The advocates will tell you how wonderful it is for the retarded kids. It
may be, but that conspiciously fails to answer the question of how bad it is
for the average kids to be stuck where they are not learning as much as they
can, i.e. being forced to subsidize the education of the retarded because
they happen to be the same age or live in the same district.

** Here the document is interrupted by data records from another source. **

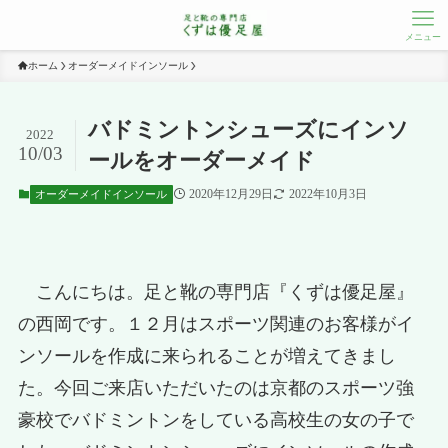
メニュー
ホーム
オーダーメイドインソール
バドミントンシューズにインソ
2022
10/03
ールをオーダーメイド
2020年12月29日
2022年10月3日
オーダーメイドインソール
こんにちは。足と靴の専門店『くずは優足屋』
の西岡です。１２月はスポーツ関連のお客様がイ
ンソールを作成に来られることが増えてきまし
た。今回ご来店いただいたのは京都のスポーツ強
豪校でバドミントンをしている高校生の女の子で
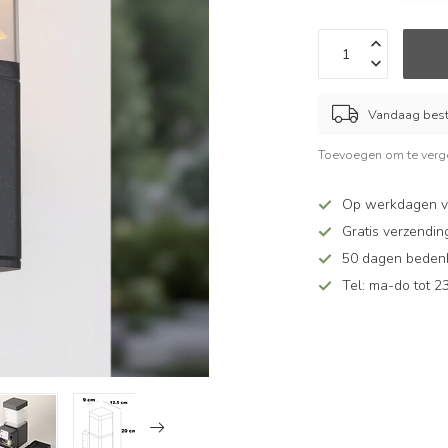
Vandaag beste
Toevoegen om te verge
Op werkdagen vó
Gratis verzendin
50 dagen bedenkt
Tel: ma-do tot 23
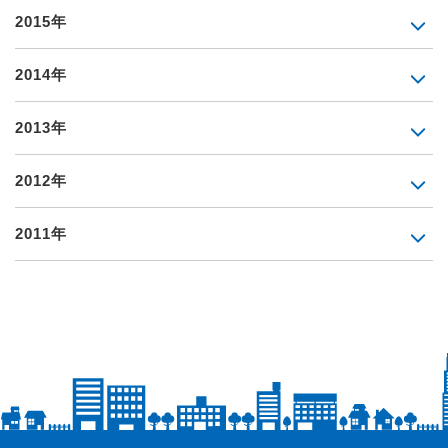
2015年
2014年
2013年
2012年
2011年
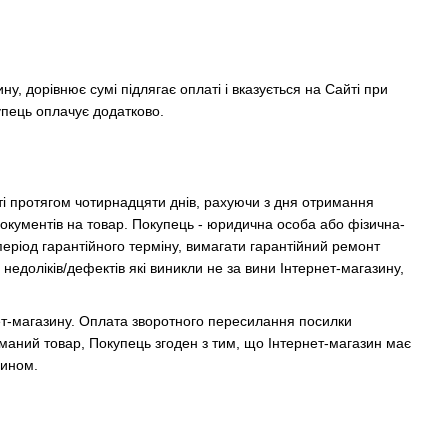
ну, дорівнює сумі підлягає оплаті і вказується на Сайті при
упець оплачує додатково.
ті протягом чотирнадцяти днів, рахуючи з дня отримання
документів на товар. Покупець - юридична особа або фізична-
еріод гарантійного терміну, вимагати гарантійний ремонт
недоліків/дефектів які виникли не за вини Інтернет-магазину,
рнет-магазину. Оплата зворотного пересилання посилки
аний товар, Покупець згоден з тим, що Інтернет-магазин має
зином.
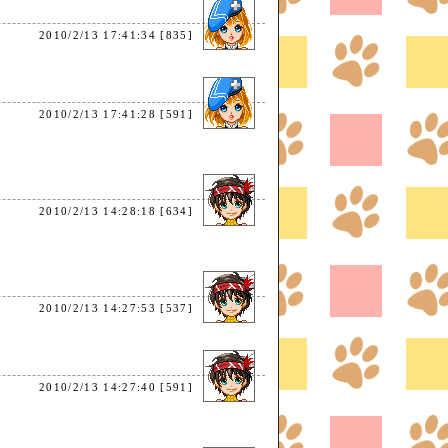
2010/2/13 17:41:34 [835]
2010/2/13 17:41:28 [591]
2010/2/13 14:28:18 [634]
た。
2010/2/13 14:27:53 [537]
2010/2/13 14:27:40 [591]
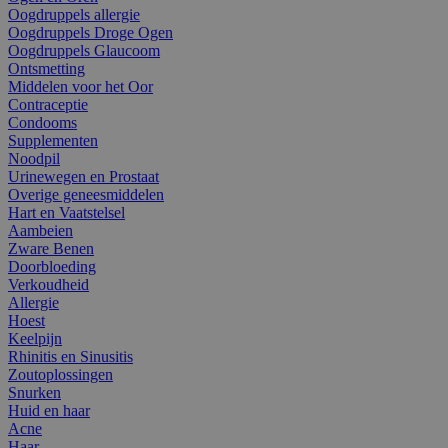
Oogdruppels allergie
Oogdruppels Droge Ogen
Oogdruppels Glaucoom
Ontsmetting
Middelen voor het Oor
Contraceptie
Condooms
Supplementen
Noodpil
Urinewegen en Prostaat
Overige geneesmiddelen
Hart en Vaatstelsel
Aambeien
Zware Benen
Doorbloeding
Verkoudheid
Allergie
Hoest
Keelpijn
Rhinitis en Sinusitis
Zoutoplossingen
Snurken
Huid en haar
Acne
Haar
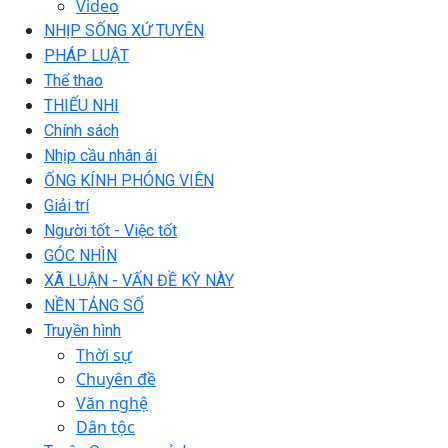
Video
NHỊP SỐNG XỨ TUYÊN
PHÁP LUẬT
Thể thao
THIẾU NHI
Chính sách
Nhịp cầu nhân ái
ỐNG KÍNH PHÓNG VIÊN
Giải trí
Người tốt - Việc tốt
GÓC NHÌN
XÃ LUẬN - VẤN ĐỀ KỲ NÀY
NỀN TẢNG SỐ
Truyền hình
Thời sự
Chuyên đề
Văn nghệ
Dân tộc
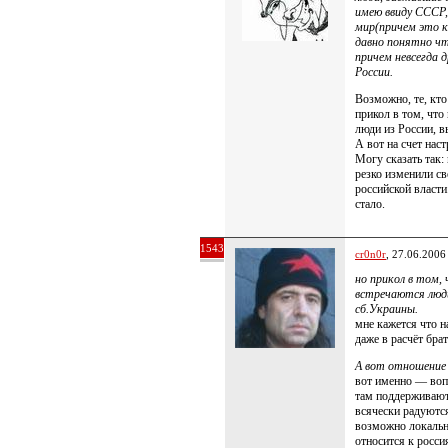
имею ввиду СССР,
мир(причем это к
давно понятно чт
причем невсегда 
России.
Возможно, те, кто
прикол в том, что
люди из России, 
А вот на счет нас
Могу сказать так:
резко изменили св
российской власти
стало.
1543
cr0n0r
, 27.06.2006
но прикол в том, 
встречаются люд
сб.Украины.
мне кажется что н
даже в расчёт брат
А вот отношение 
вот именно — воп
там поддерживают
всячески радуются
возможно локальн
относится к росси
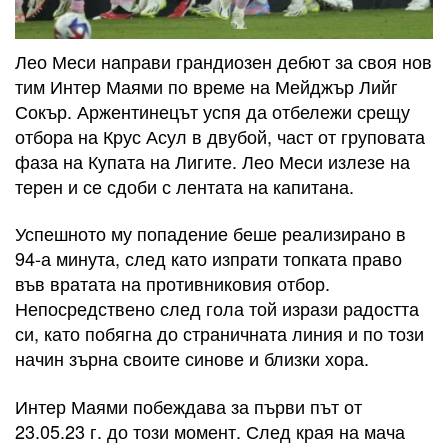
Лео Меси направи грандиозен дебют за своя нов
тим Интер Маями по време на Мейджър Лийг
Сокър. Аржентинецът успя да отбележи срещу
отбора на Крус Асул в двубой, част от груповата
фаза на Купата на Лигите. Лео Меси излезе на
терен и се сдоби с лентата на капитана.
Успешното му попадение беше реализирано в
94-а минута, след като изпрати топката право
във вратата на противниковия отбор.
Непосредствено след гола той изрази радостта
си, като побягна до страничната линия и по този
начин зърна своите синове и близки хора.
Интер Маями побеждава за първи път от
23.05.23 г. до този момент. След края на мача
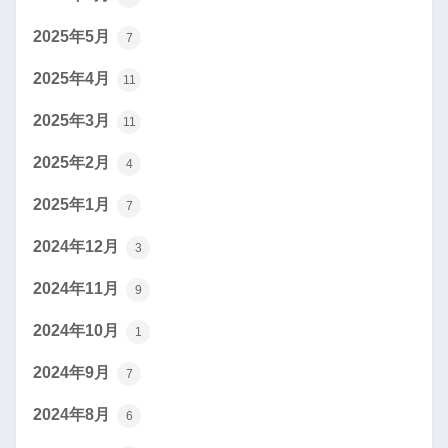
2025年5月
7
2025年4月
11
2025年3月
11
2025年2月
4
2025年1月
7
2024年12月
3
2024年11月
9
2024年10月
1
2024年9月
7
2024年8月
6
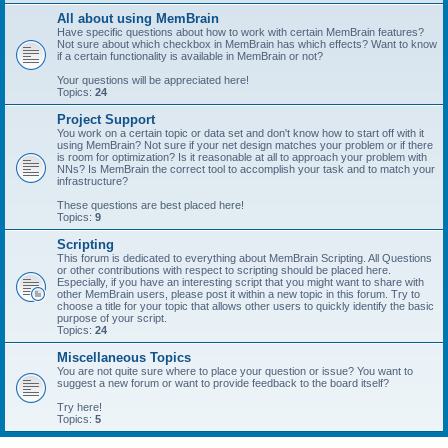
All about using MemBrain
Have specific questions about how to work with certain MemBrain features?
Not sure about which checkbox in MemBrain has which effects? Want to know
if a certain functionality is available in MemBrain or not?
Your questions will be appreciated here!
Topics:
24
Project Support
You work on a certain topic or data set and don't know how to start off with it
using MemBrain? Not sure if your net design matches your problem or if there
is room for optimization? Is it reasonable at all to approach your problem with
NNs? Is MemBrain the correct tool to accomplish your task and to match your
infrastructure?
These questions are best placed here!
Topics:
9
Scripting
This forum is dedicated to everything about MemBrain Scripting. All Questions
or other contributions with respect to scripting should be placed here.
Especially, if you have an interesting script that you might want to share with
other MemBrain users, please post it within a new topic in this forum. Try to
choose a title for your topic that allows other users to quickly identify the basic
purpose of your script.
Topics:
24
Miscellaneous Topics
You are not quite sure where to place your question or issue? You want to
suggest a new forum or want to provide feedback to the board itself?
Try here!
Topics:
5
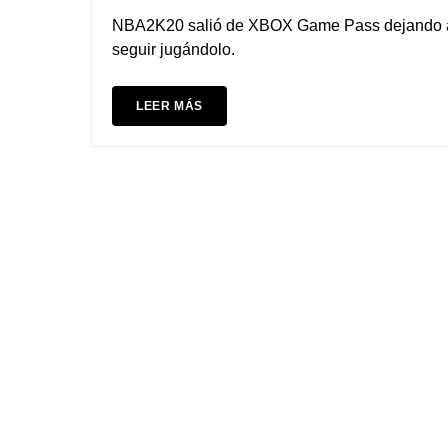
NBA2K20 salió de XBOX Game Pass dejando a g
seguir jugándolo.
LEER MÁS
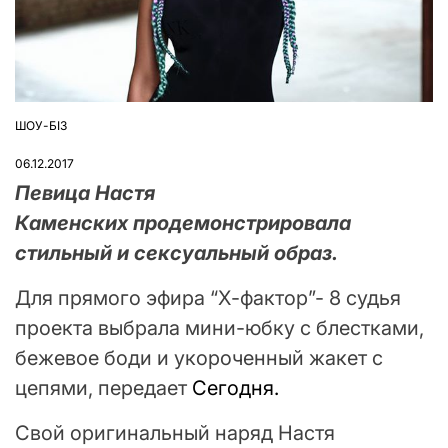
ШОУ-БІЗ
ОПУБЛІКУВАТИ
У
06.12.2017
Певица Настя
Каменских продемонстрировала
стильный и сексуальный образ.
Для прямого эфира “Х-фактор”- 8 судья
проекта выбрала мини-юбку с блестками,
бежевое боди и укороченный жакет с
цепями, передает
Сегодня.
Свой оригинальный наряд Настя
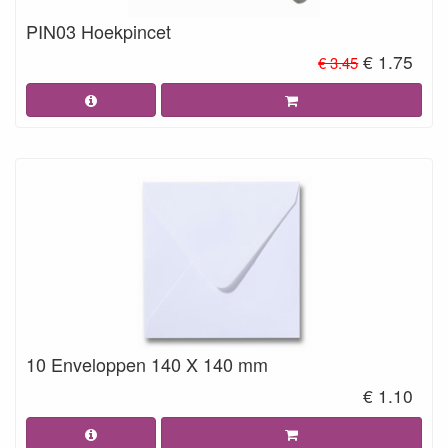
PIN03 Hoekpincet
€ 1.75
€ 3.45
10 Enveloppen 140 X 140 mm
€ 1.10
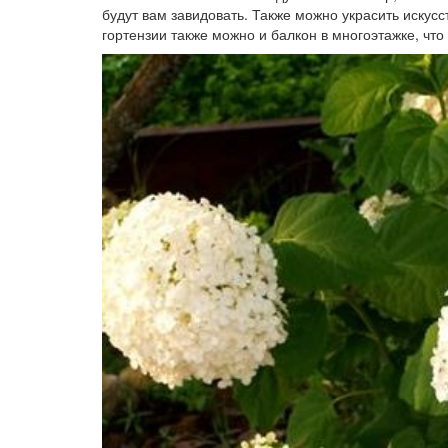
будут вам завидовать. Также можно украсить иску
гортензии также можно и балкон в многоэтажке, что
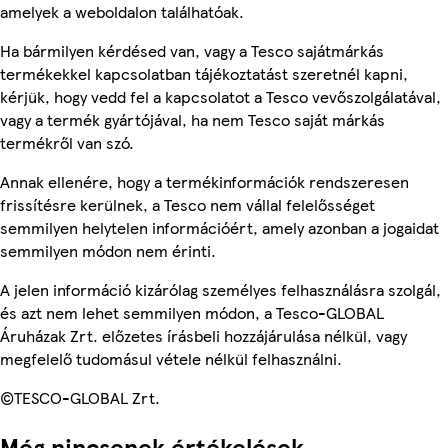
amelyek a weboldalon találhatóak.
Ha bármilyen kérdésed van, vagy a Tesco sajátmárkás
termékekkel kapcsolatban tájékoztatást szeretnél kapni,
kérjük, hogy vedd fel a kapcsolatot a Tesco vevőszolgálatával,
vagy a termék gyártójával, ha nem Tesco saját márkás
termékről van szó.
Annak ellenére, hogy a termékinformációk rendszeresen
frissítésre kerülnek, a Tesco nem vállal felelősséget
semmilyen helytelen információért, amely azonban a jogaidat
semmilyen módon nem érinti.
A jelen információ kizárólag személyes felhasználásra szolgál,
és azt nem lehet semmilyen módon, a Tesco-GLOBAL
Áruházak Zrt. előzetes írásbeli hozzájárulása nélkül, vagy
megfelelő tudomásul vétele nélkül felhasználni.
©TESCO-GLOBAL Zrt.
Még nincsenek értékelések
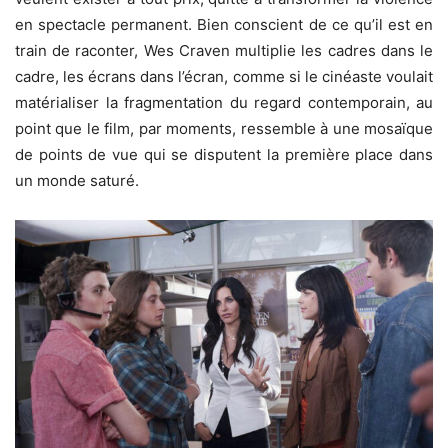
en spectacle permanent. Bien conscient de ce qu’il est en
train de raconter, Wes Craven multiplie les cadres dans le
cadre, les écrans dans l’écran, comme si le cinéaste voulait
matérialiser la fragmentation du regard contemporain, au
point que le film, par moments, ressemble à une mosaïque
de points de vue qui se disputent la première place dans
un monde saturé.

Of course, the government was not content to leave things broken, there was
opportunity to make them worse. Tyranny of the majority set in by charging
business telephone users more in order to subsidize the larger voting bloc
of home telephone users. That mistake is being repeated with ISDN and the
cosequences will be worse this time
(http://www.hotwired.com/Signal/Bigger/). It will cripple an important new
infrastructure and enabling technology instead of merely adding some
frictional costs to existing businesses. First, the technological objection
the FCC is making is that an ISDN line is two lines and not one, therefore
it must pay a double SLC. It is true that an ISDN BRI line has double the
bandwidth of a normal 2-wire phone line (144 Kpbs/second instead of 64
Kbps/second), but it still uses the same two wires and the same system.
Even internally at the phone company, the same equipment is used because all
voice calls are digitized into a 64Kbps "B" channel as soon as possible and
thus ISDN and voice traffice look just the same internally. The SLC charge
was instituted to pay for maintaining the physical wires. So, the FCC's
position has no merit and is so much sophistry. Of course, its purpose is
to buy votes by handing out subsidies, not to actually do anything to help
communications.

Also ironic is that the government is pushing to get people out of their
cars to lower pollution, but any effort to work at home will be cut off at
the knees. Yes, I can spend another useless hour per day on the road and
add my share of pollutants to the air because I cannot afford to subsidize
some idle gossip in North Dakota. Companies are already responding by
offering bandwidth on less regulated cellular (and similar) frequenices for
intra-city and direct satellite services for longer distance. Even though
local wiring options could be more efficient those are largely illegal
(competition would make it hard to keep up the absurdist subsidy game [just
think about this: if I run a wire to your house that crosses any sort of
boundary, the government will be happy to show up with guns, if necessary,
and threaten mortal force for our daring to have a conversation in that
fashion!]). Again, if we must engage in the economic inefficiency of
subsidizing bandwidth, at least do it in the least painful way possible by
simply writing people a check, then let the market work to create the most
efficient services it can.

This is the same government that is going to develop the NII so we can all
benefit? I do not think so! For now, internet providers are pretty much
free to offer services on whatever terms they want. Use is exploding,
prices are dropping, services are improving, tools are becoming better.
Unfortunately, the day when I have to pay an extra $20 for Netscape to
subsidize refurbishing the terminals the street bums cracked in an L.A.
public library are not far off. Hopefully technology will outpace
regulation so we will have something really good before the government
throttles it.

The only thing the government should do is to make it illegal for states or
cities to regulate bandwidth providers. Let the phone companies sell
anything they want. Let people compete for phone service. Let the cable
companies sell anything they want. Let them offer broadcast, two way data,
voice, whatever. Let anyone with enough money to dig and resod buy all of
the ditches and pole space they want.